▸ Text excerpt:
- - - - - - -
Is this revenue stream sustainable for Ethereum

The growing interest in NFTs has been well documented in recent weeks. Whether it is Ethereum-based Crypto Punks or BSC’s CryptoBlades game, engagement and traffic has been consistent. This fueled the development of a whole new market.

While activity is bringing eyes to this new form of asset, it is also generating massive sales. In fact, according to the data, in August alone, a total sales volume of $ 5 billion was recorded. That is a whopping 1103% increase month-over-month from July.

A total of 5.6 million NFT sales were recorded, an increase of 22% from the July figures.

A consistent revenue stream for Ethereum?

Now, two of the most popular projects on Ethereum have been Axie Infinity, an online based-game, and OpenSea, a platform where NFTs sales are facilitated. The growth of these two separate entities has been rapid, and during the month of August Axie averaged over a million daily users, becoming the most valuable NFT collection in the space.

While Axie Infinity observed the gaming market, OpenSea had a different objective – Facilitating a marketplace where most of these NFTs can be traded. In addition, according to Dappradar, the market recorded transaction volumes of more than $ 3.4 billion in August alone.

Now, while these figures sound exciting, they are also pretty general statistics. However, when brought together, Axie Infinity and OpenSea were responsible for 87% of the revenue generated for Ethereum in August.

Both of the entities generated $355 and $78 million, respectively.
- - - - - - -
▸ Source information:

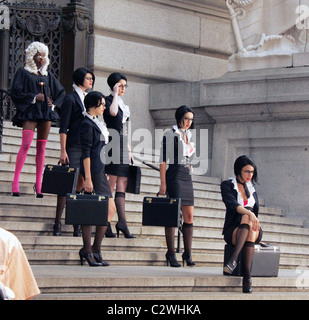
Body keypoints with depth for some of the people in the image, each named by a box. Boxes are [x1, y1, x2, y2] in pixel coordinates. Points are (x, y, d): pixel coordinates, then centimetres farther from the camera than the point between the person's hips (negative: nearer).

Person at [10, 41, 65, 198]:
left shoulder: (48, 75, 17)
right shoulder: (23, 72, 4)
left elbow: (61, 92, 25)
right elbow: (15, 93, -5)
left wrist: (54, 104, 8)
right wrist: (34, 97, -11)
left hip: (46, 113, 5)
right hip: (29, 113, -5)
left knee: (41, 147, 2)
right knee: (26, 144, -18)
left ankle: (38, 183, 5)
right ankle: (15, 181, -19)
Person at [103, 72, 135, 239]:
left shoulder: (124, 105, 22)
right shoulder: (108, 100, -1)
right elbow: (113, 112, -25)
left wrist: (129, 150, 21)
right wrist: (115, 94, -11)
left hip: (122, 147, 8)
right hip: (112, 145, -8)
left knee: (122, 184, 0)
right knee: (111, 184, -10)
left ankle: (122, 222, -5)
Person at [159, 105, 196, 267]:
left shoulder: (189, 135, 17)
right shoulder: (170, 135, -3)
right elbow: (163, 160, -7)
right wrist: (163, 183, -13)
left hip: (187, 177, 7)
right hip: (174, 175, -7)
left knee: (189, 216, 3)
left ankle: (187, 254, 6)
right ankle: (171, 254, -4)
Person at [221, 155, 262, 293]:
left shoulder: (251, 187, 17)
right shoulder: (227, 185, 0)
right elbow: (231, 204, -19)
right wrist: (249, 213, -36)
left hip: (253, 230, 3)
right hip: (232, 231, -3)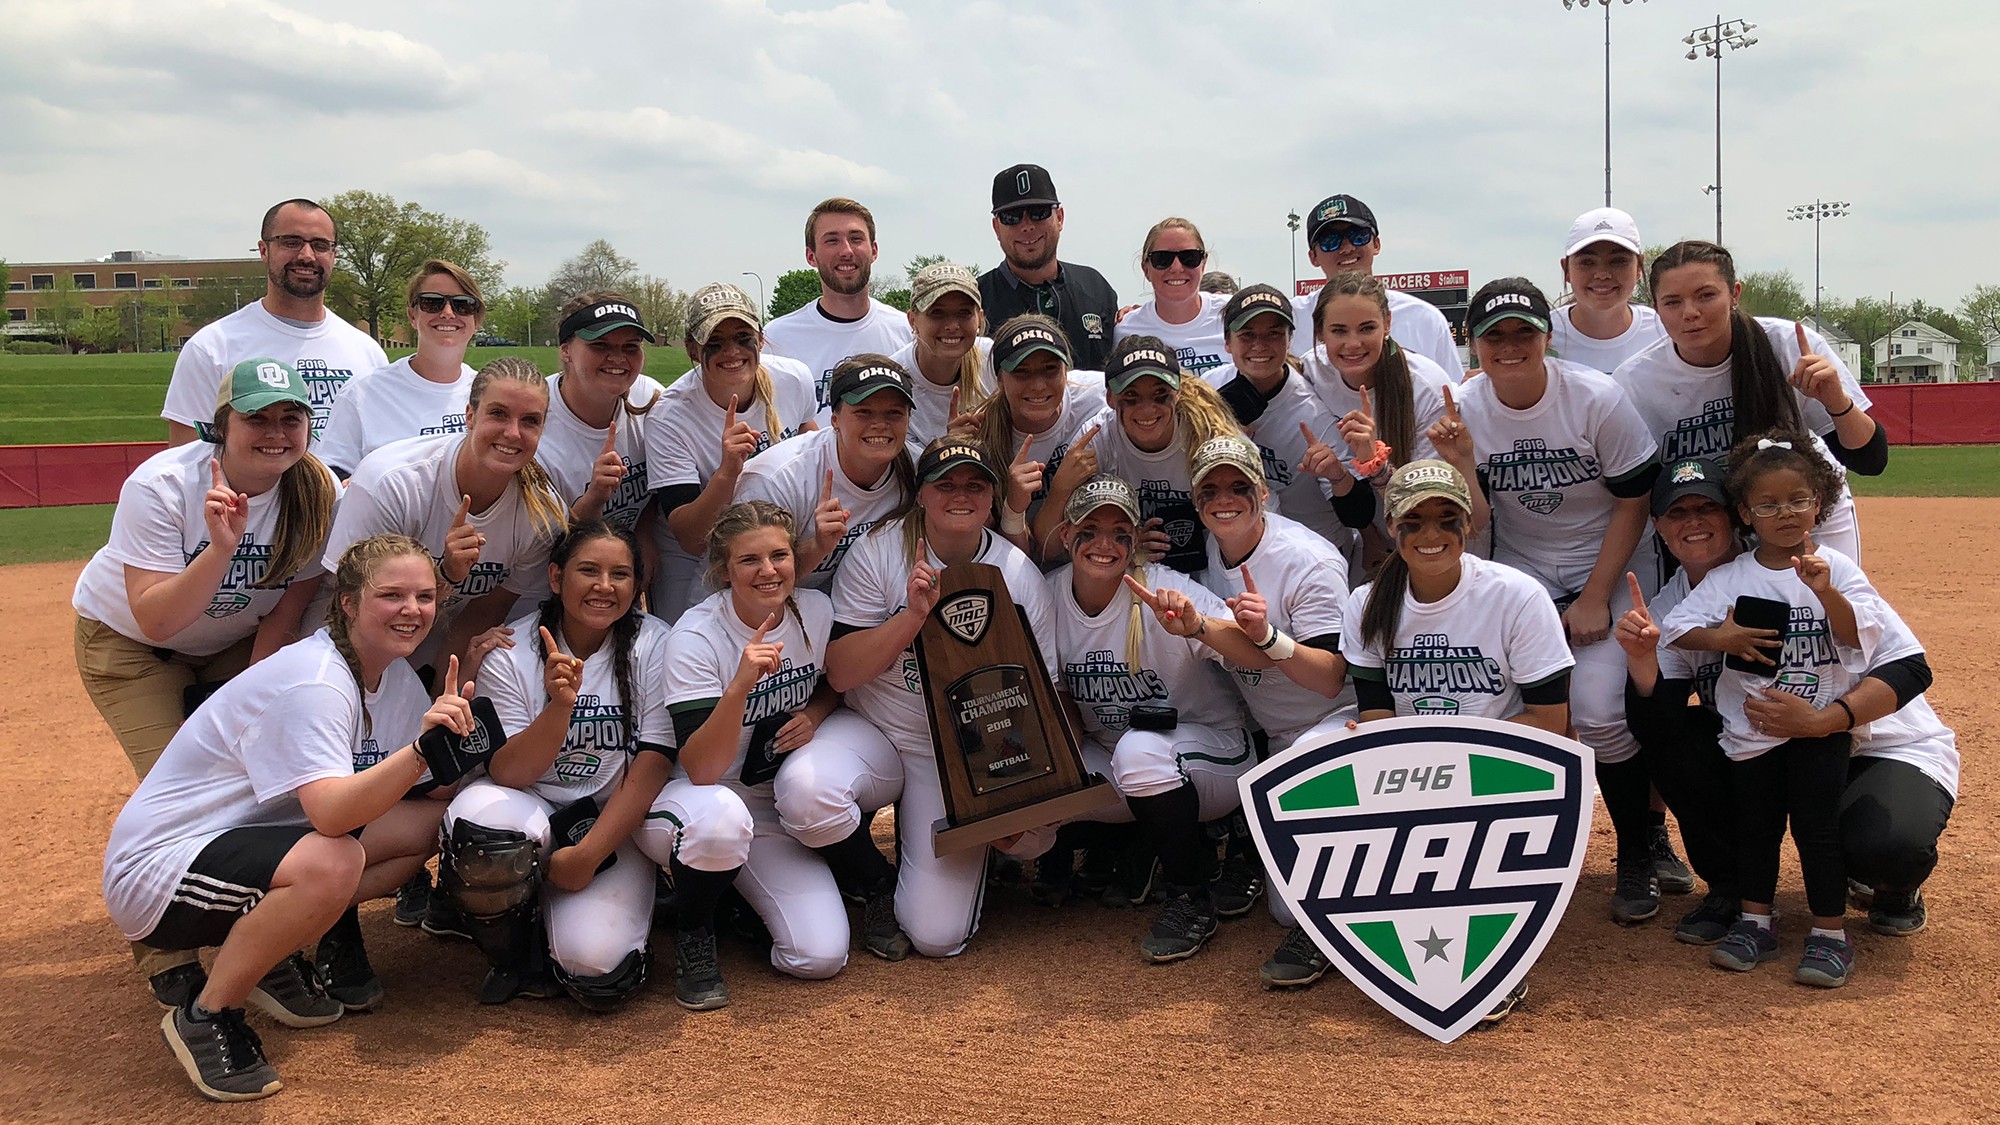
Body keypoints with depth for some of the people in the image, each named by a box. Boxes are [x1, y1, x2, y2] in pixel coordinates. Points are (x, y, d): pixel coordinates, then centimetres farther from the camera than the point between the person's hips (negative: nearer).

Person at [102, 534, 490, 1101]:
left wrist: (455, 715, -19)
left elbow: (444, 775, -3)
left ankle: (273, 959, 7)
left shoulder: (394, 673, 2)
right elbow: (331, 813, -37)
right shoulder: (314, 682, -25)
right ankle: (204, 1015, -11)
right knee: (332, 864, -36)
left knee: (427, 825, -1)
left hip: (251, 837, 9)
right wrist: (422, 748, -50)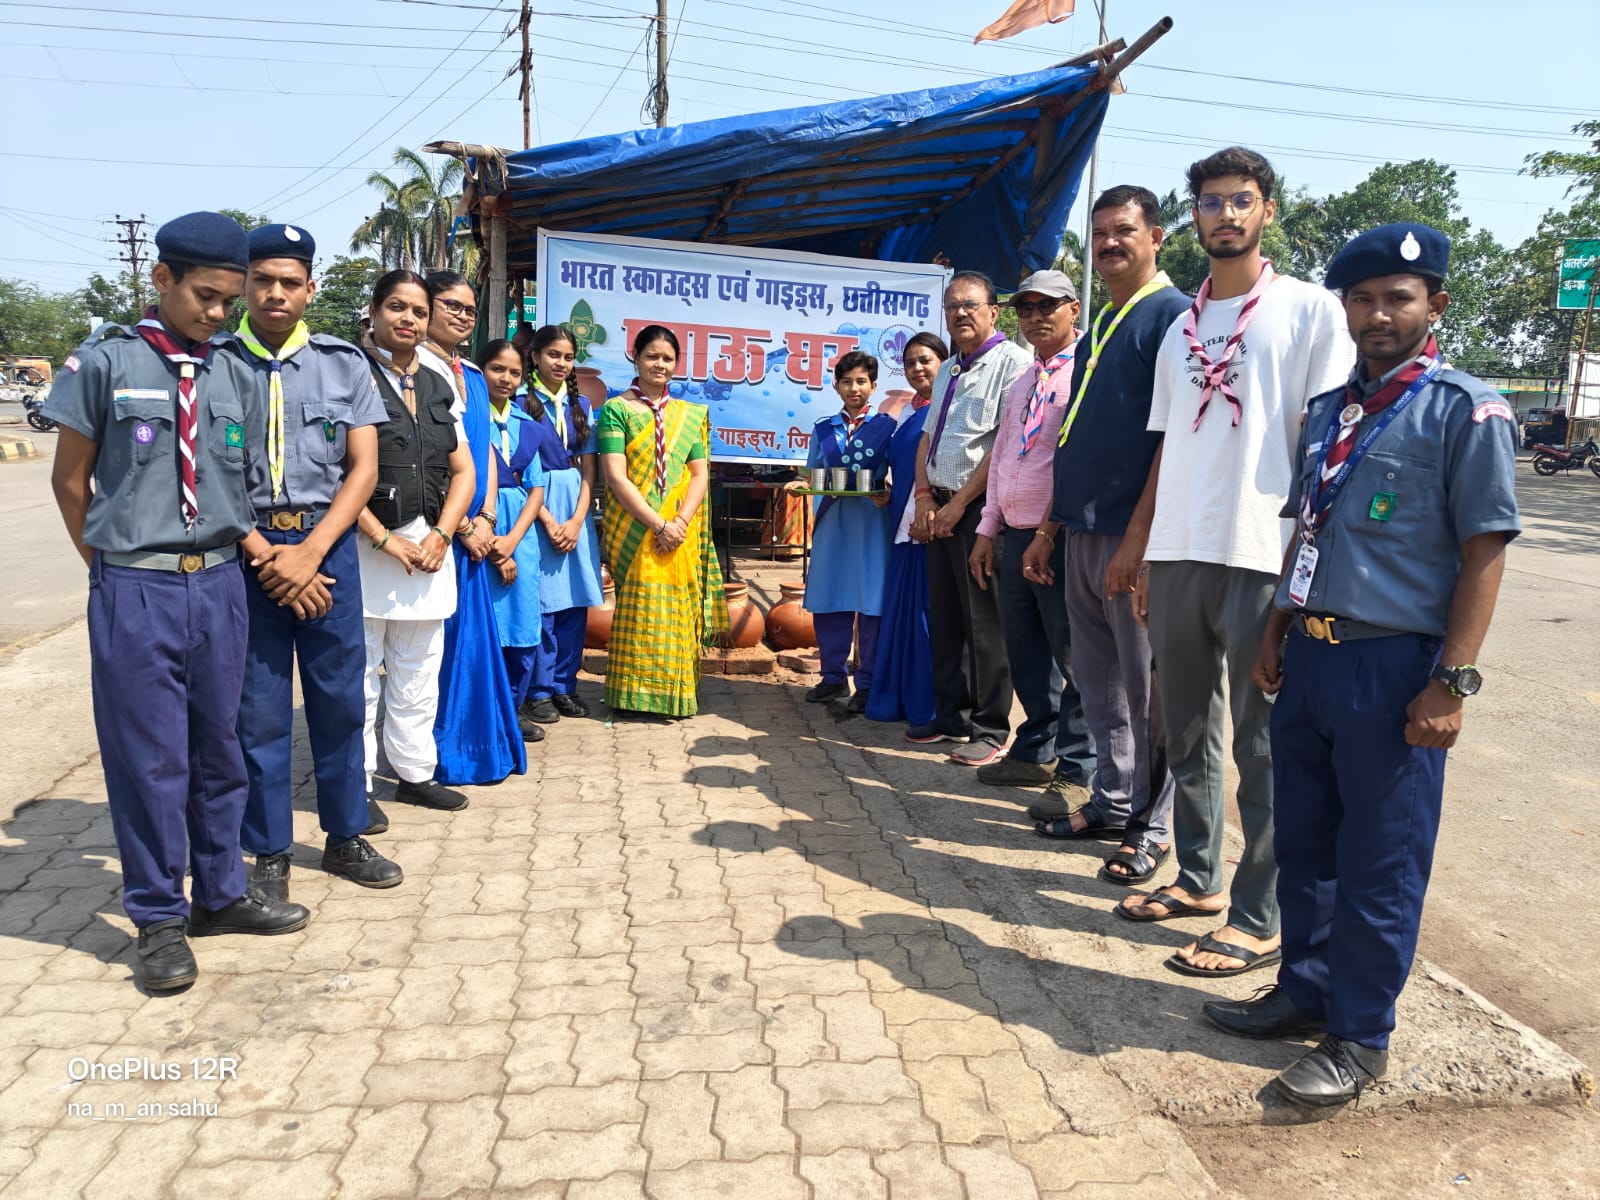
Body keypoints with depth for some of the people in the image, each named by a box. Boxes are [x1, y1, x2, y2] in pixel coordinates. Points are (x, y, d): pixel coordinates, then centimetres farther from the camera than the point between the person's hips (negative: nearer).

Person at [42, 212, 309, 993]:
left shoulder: (233, 377, 7)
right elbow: (70, 481, 3)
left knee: (217, 747, 13)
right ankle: (159, 919, 19)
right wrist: (116, 571, 4)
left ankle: (221, 893, 29)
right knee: (148, 755, 4)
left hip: (219, 583, 4)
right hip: (136, 589, -4)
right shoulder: (105, 362, -2)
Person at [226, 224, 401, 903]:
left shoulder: (344, 363, 6)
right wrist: (261, 553, -11)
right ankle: (270, 853, 18)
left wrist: (311, 549, -9)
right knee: (258, 708, 4)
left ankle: (345, 838, 23)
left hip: (328, 544, 2)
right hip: (245, 549, -1)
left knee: (340, 698, 8)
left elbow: (364, 468, 2)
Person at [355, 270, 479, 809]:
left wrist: (440, 535, -1)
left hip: (428, 547, 6)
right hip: (363, 544, -5)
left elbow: (463, 471, 13)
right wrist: (383, 539, -14)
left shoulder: (438, 386, 15)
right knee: (358, 675, 1)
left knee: (418, 676, 13)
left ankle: (415, 773, 26)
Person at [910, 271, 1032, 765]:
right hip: (940, 508, 8)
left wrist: (959, 503, -14)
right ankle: (950, 716, 23)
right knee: (944, 617, 12)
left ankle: (990, 729, 6)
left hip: (979, 506, -8)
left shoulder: (1011, 362, -7)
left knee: (983, 621, -4)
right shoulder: (948, 371, 19)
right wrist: (925, 498, 3)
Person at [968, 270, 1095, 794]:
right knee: (1026, 651, 14)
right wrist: (987, 530, 17)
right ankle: (1035, 754, 27)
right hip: (1015, 534, 8)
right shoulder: (1021, 384, 19)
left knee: (1073, 655, -1)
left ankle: (1079, 768, 11)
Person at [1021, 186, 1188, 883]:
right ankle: (1112, 804, 25)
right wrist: (1050, 529, 18)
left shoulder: (1171, 314, -6)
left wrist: (1138, 534, -20)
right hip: (1082, 532, 8)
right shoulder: (1098, 328, 19)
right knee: (1099, 681, 13)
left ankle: (1152, 827, 13)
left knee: (1145, 687, 1)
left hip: (1133, 536, -8)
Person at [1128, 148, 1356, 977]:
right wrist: (1144, 553, 13)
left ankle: (1258, 921, 9)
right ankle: (1198, 878, 28)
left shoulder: (1310, 310, 1)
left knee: (1263, 745, 0)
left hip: (1263, 557, -6)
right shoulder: (1182, 327, 17)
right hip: (1177, 554, 6)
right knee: (1186, 732, 13)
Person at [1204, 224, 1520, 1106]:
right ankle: (1306, 990, 34)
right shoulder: (1326, 411, 13)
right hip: (1311, 656, 7)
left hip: (1393, 666, -6)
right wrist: (1275, 635, 16)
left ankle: (1360, 1035, 20)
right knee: (1303, 842, 16)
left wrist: (1452, 682, -14)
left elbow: (1484, 551, -10)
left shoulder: (1465, 411, -7)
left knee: (1379, 863, 4)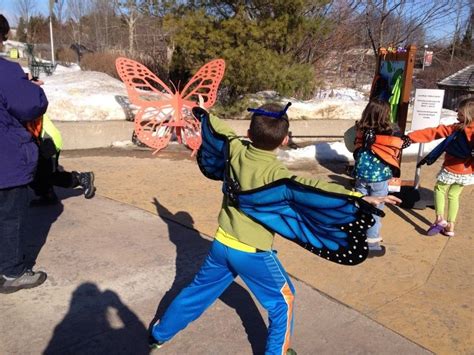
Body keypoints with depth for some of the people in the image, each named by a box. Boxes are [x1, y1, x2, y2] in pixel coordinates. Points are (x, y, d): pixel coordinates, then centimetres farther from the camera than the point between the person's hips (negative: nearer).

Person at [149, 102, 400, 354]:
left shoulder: (236, 151, -9)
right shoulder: (275, 173, -26)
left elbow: (220, 128, 11)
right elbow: (312, 188, -38)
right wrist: (360, 197, -42)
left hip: (221, 244, 6)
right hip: (253, 253, -6)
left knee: (199, 289, 26)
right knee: (283, 300, 20)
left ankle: (161, 333, 44)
- - - - - - -
▸ Tasks:
a - Summarize the article on NFT revenue for Ethereum in two sentences.
b - Extend the article on NFT revenue for Ethereum, picking up after its final sentence.
The records have no connection to the text about Ethereum NFT revenue.

▸ Set of answers:
a - Growing interest in NFTs has fueled a new market, with August sales volume reaching $5 billion, a 1103% month-over-month increase from July, across 5.6 million sales. Axie Infinity and OpenSea, two of the most popular projects on Ethereum, were together responsible for 87% of the revenue generated for Ethereum in August.

b -
Is such a source of income sustainable?

Now, for Ethereum, the revenue pump during August was big.

Ethereum consolidated between $3200-$3400 for the longest time without registering any corrections, and then, moved on to the $4000 range. The constant stream of income has strengthened the price structure of ETH in the market and the plot could have been vastly different without the NFT sales.

Now, from a point of sustainability, it is a two-way street for Ethereum. It is important to understand that NFTs are extremely illiquid assets and are currently at a high collective level due to the hype and market interest. Like all new tokens or services or dApps, interest dies down fast in the cryptocurrency industry.

And yet the NFT market is a little different since it is not only open to games. There is enormous future potential when it comes to bringing more financial freedom to artists and other developers. The variability of incoming income could also be a factor in increasing competition.